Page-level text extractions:
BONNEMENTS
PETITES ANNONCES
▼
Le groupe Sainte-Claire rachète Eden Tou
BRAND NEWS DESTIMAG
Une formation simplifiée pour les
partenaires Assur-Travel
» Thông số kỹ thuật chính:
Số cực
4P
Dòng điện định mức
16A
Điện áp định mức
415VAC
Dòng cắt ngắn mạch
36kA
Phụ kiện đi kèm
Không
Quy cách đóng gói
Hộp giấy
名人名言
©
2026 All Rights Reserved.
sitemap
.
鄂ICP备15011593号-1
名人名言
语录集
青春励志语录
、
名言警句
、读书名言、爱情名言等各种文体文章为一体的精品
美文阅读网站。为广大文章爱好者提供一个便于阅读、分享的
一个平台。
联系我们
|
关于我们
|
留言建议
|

* * *

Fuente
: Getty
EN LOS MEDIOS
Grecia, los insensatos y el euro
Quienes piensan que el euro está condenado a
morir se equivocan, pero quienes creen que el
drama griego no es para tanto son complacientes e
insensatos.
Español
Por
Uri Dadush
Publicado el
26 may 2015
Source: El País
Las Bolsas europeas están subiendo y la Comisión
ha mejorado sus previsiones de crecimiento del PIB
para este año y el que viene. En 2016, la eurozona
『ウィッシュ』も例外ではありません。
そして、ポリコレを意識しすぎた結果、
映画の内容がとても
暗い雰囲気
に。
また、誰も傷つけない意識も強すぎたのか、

...

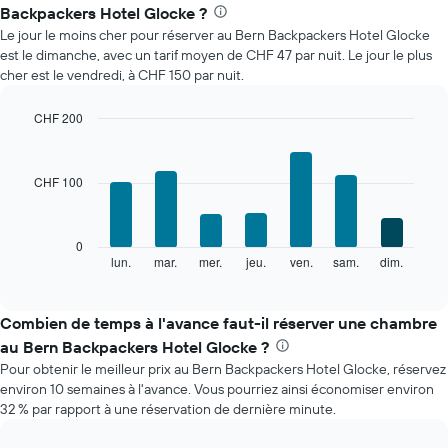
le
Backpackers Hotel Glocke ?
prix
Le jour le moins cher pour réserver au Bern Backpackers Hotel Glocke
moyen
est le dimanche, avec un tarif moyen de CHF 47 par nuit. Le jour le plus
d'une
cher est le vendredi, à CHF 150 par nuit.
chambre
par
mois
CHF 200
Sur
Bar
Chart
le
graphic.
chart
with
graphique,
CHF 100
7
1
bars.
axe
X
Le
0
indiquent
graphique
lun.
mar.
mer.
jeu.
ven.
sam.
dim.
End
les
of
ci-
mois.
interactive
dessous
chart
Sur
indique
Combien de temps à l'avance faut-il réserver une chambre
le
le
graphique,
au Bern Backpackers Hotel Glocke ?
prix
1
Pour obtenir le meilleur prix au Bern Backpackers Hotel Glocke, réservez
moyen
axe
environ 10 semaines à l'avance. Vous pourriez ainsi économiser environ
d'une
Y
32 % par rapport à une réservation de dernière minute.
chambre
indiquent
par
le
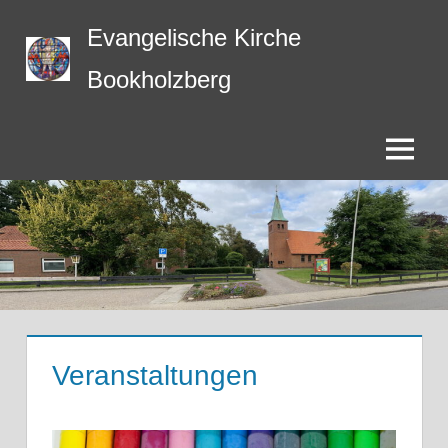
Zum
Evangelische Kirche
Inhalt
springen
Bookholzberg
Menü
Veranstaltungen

Work required: Of the lines above, copy each one that contains the word "Glocke".

Task answer:
Backpackers Hotel Glocke ?
Le jour le moins cher pour réserver au Bern Backpackers Hotel Glocke
au Bern Backpackers Hotel Glocke ?
Pour obtenir le meilleur prix au Bern Backpackers Hotel Glocke, réservez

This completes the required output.